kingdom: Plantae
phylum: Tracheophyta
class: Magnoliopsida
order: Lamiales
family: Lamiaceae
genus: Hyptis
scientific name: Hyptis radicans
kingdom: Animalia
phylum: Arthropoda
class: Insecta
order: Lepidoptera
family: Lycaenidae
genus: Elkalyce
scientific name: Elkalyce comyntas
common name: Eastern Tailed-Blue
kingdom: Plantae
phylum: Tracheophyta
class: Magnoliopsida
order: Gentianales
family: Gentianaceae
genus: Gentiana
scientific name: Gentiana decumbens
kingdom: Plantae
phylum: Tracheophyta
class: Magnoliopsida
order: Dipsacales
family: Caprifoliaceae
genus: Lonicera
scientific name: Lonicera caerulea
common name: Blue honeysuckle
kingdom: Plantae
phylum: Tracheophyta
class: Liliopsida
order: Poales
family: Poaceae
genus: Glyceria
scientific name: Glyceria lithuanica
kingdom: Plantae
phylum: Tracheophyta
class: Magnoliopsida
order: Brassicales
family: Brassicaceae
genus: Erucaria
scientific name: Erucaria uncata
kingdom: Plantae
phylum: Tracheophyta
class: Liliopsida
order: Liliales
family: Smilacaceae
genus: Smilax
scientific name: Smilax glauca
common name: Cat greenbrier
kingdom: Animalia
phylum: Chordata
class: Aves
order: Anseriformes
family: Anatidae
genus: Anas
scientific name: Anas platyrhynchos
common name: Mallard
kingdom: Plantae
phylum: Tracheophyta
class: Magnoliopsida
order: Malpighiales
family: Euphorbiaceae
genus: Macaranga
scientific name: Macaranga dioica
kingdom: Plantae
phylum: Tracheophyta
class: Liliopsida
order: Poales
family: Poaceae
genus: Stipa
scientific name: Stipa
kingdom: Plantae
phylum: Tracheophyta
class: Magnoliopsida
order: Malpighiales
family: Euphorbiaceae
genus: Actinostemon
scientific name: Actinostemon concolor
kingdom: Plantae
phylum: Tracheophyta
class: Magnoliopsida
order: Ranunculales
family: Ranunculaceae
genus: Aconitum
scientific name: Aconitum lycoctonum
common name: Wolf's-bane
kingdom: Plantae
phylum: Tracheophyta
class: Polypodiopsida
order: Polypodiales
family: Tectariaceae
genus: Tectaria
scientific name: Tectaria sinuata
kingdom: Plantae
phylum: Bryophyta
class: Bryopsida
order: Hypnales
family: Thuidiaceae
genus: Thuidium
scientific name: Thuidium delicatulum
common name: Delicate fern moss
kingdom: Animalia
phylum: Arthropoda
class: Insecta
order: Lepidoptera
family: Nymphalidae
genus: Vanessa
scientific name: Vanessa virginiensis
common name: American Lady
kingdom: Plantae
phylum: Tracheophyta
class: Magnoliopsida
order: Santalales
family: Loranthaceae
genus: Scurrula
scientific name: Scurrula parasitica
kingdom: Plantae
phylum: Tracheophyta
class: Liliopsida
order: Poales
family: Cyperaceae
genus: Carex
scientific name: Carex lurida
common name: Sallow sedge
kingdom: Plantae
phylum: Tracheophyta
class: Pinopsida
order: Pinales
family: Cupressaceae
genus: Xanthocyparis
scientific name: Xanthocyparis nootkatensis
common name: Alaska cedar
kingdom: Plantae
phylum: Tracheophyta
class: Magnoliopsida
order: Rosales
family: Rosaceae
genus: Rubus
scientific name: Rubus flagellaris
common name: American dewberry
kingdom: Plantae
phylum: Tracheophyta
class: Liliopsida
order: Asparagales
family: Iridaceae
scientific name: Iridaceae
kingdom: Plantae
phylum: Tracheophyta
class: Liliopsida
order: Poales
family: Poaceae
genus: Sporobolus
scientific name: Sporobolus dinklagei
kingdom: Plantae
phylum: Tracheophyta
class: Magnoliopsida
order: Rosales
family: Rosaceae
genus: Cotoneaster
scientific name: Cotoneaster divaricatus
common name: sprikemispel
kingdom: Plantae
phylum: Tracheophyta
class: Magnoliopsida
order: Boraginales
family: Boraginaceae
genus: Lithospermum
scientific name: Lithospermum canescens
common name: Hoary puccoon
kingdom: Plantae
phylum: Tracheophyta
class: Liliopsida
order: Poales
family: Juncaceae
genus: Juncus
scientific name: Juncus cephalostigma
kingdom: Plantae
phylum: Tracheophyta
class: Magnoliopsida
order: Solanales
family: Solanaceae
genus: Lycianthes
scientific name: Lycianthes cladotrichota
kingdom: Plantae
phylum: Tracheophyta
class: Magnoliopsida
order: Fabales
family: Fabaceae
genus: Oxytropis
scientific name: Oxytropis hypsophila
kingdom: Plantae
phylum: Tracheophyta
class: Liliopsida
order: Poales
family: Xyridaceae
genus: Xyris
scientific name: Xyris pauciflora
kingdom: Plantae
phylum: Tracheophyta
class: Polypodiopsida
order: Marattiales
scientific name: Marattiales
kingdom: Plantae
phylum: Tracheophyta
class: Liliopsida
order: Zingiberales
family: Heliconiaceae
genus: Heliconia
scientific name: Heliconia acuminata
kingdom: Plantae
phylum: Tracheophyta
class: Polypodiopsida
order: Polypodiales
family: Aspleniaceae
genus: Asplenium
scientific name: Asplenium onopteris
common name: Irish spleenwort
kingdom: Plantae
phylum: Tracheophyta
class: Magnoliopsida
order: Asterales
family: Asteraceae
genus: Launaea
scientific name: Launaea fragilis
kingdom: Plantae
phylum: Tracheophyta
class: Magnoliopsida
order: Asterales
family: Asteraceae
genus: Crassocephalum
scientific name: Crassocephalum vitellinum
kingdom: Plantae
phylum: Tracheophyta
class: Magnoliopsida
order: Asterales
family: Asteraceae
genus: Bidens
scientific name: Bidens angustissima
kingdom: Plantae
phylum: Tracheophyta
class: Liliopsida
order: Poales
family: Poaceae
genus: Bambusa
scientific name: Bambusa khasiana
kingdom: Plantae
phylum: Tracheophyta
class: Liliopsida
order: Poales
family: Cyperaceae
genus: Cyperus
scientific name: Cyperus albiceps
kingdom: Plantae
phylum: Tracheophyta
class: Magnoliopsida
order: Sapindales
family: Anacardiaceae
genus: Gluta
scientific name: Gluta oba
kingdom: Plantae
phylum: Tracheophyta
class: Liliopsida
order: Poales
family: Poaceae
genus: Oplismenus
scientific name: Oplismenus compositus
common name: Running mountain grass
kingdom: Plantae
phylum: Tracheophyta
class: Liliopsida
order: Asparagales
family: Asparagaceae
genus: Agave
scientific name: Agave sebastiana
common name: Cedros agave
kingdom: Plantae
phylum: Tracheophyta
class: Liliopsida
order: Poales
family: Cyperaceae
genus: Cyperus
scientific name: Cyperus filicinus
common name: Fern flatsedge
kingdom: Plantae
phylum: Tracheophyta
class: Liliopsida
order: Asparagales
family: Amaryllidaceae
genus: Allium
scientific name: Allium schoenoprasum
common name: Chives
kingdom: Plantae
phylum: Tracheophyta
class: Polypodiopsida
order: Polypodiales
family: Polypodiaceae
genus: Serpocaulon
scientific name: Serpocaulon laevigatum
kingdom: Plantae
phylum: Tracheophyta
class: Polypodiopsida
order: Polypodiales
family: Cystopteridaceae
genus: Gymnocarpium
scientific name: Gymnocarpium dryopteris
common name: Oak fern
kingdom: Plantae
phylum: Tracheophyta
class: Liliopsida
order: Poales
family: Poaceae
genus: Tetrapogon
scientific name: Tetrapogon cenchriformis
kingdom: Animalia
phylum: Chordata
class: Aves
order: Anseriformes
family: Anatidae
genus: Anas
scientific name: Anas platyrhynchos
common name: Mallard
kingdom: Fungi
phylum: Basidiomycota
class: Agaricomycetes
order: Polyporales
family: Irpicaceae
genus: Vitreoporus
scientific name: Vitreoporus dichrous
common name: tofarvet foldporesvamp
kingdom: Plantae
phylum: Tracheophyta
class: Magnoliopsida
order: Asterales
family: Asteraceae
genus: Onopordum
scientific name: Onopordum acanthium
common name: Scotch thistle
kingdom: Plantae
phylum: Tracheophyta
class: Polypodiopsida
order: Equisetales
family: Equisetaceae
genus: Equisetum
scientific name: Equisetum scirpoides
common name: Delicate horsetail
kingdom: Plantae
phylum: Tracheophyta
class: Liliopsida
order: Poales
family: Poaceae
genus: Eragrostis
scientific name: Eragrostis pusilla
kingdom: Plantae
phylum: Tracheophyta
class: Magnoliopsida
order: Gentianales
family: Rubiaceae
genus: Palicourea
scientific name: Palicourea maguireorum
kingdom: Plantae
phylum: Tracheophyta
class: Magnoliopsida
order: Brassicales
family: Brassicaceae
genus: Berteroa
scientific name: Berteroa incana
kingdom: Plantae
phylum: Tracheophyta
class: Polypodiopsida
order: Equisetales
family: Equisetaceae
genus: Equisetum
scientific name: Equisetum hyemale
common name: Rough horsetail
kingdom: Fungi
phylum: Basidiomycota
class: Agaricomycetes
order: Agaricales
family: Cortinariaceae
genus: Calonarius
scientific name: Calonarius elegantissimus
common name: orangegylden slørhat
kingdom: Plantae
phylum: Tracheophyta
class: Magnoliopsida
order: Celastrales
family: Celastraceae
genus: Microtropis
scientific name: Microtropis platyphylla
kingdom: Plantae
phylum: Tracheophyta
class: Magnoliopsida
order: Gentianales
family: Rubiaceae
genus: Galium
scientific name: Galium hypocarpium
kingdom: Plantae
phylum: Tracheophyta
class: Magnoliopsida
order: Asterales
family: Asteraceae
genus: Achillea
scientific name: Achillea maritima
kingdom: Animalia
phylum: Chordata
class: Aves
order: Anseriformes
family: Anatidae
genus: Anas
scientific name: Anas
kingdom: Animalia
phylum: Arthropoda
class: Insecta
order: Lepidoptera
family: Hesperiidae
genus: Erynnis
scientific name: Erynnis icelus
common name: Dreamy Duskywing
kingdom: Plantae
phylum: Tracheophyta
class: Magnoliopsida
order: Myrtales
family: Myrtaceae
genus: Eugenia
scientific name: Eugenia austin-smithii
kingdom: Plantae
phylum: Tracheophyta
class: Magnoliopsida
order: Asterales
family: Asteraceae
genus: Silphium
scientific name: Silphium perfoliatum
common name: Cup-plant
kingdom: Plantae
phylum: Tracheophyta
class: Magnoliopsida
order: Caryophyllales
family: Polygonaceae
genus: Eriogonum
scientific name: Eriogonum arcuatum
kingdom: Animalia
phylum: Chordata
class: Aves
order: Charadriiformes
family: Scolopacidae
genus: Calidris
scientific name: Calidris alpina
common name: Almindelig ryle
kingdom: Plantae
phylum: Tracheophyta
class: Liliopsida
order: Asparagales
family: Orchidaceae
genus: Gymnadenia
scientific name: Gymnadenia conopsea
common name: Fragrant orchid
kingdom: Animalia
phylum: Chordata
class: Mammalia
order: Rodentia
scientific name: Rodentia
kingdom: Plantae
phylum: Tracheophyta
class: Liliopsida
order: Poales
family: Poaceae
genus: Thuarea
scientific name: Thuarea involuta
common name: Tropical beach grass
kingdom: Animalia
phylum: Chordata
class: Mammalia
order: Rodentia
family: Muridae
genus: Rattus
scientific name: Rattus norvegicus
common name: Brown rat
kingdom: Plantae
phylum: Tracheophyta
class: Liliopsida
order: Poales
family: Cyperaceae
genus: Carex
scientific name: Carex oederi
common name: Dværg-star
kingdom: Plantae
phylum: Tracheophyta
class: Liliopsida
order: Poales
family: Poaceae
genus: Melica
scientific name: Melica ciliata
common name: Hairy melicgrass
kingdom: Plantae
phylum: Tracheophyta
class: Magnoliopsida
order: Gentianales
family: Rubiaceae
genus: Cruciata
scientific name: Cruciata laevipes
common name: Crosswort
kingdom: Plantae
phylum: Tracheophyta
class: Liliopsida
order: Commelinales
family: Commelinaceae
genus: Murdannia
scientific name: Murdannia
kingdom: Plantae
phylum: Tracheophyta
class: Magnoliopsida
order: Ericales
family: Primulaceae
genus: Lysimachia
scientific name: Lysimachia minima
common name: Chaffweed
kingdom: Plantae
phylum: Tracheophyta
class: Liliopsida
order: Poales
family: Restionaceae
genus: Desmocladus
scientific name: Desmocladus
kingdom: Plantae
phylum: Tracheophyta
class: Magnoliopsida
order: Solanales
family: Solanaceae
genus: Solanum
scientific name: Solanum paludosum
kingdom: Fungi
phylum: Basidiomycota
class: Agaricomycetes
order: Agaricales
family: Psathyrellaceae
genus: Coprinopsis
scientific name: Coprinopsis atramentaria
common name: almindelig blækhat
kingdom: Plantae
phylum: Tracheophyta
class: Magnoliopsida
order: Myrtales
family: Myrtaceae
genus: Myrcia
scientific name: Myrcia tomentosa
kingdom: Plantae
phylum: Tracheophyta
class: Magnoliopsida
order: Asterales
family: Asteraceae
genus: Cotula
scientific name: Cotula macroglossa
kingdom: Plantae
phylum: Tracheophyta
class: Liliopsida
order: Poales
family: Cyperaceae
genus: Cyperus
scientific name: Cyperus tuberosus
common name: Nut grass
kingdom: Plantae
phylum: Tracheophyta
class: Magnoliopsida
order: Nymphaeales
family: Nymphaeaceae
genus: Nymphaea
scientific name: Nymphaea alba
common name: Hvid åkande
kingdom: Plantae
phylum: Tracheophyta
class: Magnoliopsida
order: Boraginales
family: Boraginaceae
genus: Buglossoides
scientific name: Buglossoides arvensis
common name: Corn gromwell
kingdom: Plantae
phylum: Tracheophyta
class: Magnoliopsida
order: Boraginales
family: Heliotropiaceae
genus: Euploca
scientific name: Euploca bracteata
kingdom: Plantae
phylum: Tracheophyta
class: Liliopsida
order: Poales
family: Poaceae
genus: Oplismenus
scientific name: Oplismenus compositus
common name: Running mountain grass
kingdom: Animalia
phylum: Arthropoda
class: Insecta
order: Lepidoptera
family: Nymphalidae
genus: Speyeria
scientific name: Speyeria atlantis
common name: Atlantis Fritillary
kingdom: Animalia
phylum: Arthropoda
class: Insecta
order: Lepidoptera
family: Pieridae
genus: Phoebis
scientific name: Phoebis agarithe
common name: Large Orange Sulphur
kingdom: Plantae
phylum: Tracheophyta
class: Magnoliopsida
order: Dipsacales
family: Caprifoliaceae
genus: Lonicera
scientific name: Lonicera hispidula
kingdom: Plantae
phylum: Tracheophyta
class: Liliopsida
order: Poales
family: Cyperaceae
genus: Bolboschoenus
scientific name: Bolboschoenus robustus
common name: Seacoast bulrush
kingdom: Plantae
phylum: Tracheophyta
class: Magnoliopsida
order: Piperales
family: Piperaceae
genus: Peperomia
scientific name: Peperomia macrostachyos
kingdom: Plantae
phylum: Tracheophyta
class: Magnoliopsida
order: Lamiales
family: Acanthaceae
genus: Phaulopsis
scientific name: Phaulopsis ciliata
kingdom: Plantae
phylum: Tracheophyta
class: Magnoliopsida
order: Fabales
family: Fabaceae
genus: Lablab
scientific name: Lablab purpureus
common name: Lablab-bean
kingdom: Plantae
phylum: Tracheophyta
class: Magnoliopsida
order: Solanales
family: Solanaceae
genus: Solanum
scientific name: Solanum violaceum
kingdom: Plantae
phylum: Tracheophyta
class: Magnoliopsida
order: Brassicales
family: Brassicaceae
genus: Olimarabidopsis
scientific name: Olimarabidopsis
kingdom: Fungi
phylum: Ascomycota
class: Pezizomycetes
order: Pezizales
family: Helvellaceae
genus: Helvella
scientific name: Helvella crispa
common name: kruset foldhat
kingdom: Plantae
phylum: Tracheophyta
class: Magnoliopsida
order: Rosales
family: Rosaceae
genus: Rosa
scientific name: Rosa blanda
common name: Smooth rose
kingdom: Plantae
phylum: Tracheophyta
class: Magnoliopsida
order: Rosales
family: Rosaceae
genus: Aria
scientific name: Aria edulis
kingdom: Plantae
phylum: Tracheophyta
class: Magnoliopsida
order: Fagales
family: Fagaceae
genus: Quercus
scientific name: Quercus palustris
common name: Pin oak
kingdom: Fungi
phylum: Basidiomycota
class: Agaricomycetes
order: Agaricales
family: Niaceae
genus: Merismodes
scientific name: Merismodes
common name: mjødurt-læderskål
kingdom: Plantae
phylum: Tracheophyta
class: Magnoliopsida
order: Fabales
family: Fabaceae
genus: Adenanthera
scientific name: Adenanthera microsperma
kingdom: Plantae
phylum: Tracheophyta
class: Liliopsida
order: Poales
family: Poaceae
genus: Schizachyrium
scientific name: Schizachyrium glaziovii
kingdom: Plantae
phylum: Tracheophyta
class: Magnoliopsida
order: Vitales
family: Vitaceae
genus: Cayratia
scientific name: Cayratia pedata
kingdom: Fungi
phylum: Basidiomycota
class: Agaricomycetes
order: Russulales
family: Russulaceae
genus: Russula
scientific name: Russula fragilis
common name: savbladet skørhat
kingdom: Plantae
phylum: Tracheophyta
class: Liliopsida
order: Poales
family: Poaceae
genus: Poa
○ ○ ○ ○ ○ ○ ○
**Given instruction**
Could you copy out the lines of the data above, from the line with "genus: Merismodes" up to and including the line with "genus: Russula", reproducing each one precisely as it appears?

**Response**
genus: Merismodes
scientific name: Merismodes
common name: mjødurt-læderskål
kingdom: Plantae
phylum: Tracheophyta
class: Magnoliopsida
order: Fabales
family: Fabaceae
genus: Adenanthera
scientific name: Adenanthera microsperma
kingdom: Plantae
phylum: Tracheophyta
class: Liliopsida
order: Poales
family: Poaceae
genus: Schizachyrium
scientific name: Schizachyrium glaziovii
kingdom: Plantae
phylum: Tracheophyta
class: Magnoliopsida
order: Vitales
family: Vitaceae
genus: Cayratia
scientific name: Cayratia pedata
kingdom: Fungi
phylum: Basidiomycota
class: Agaricomycetes
order: Russulales
family: Russulaceae
genus: Russula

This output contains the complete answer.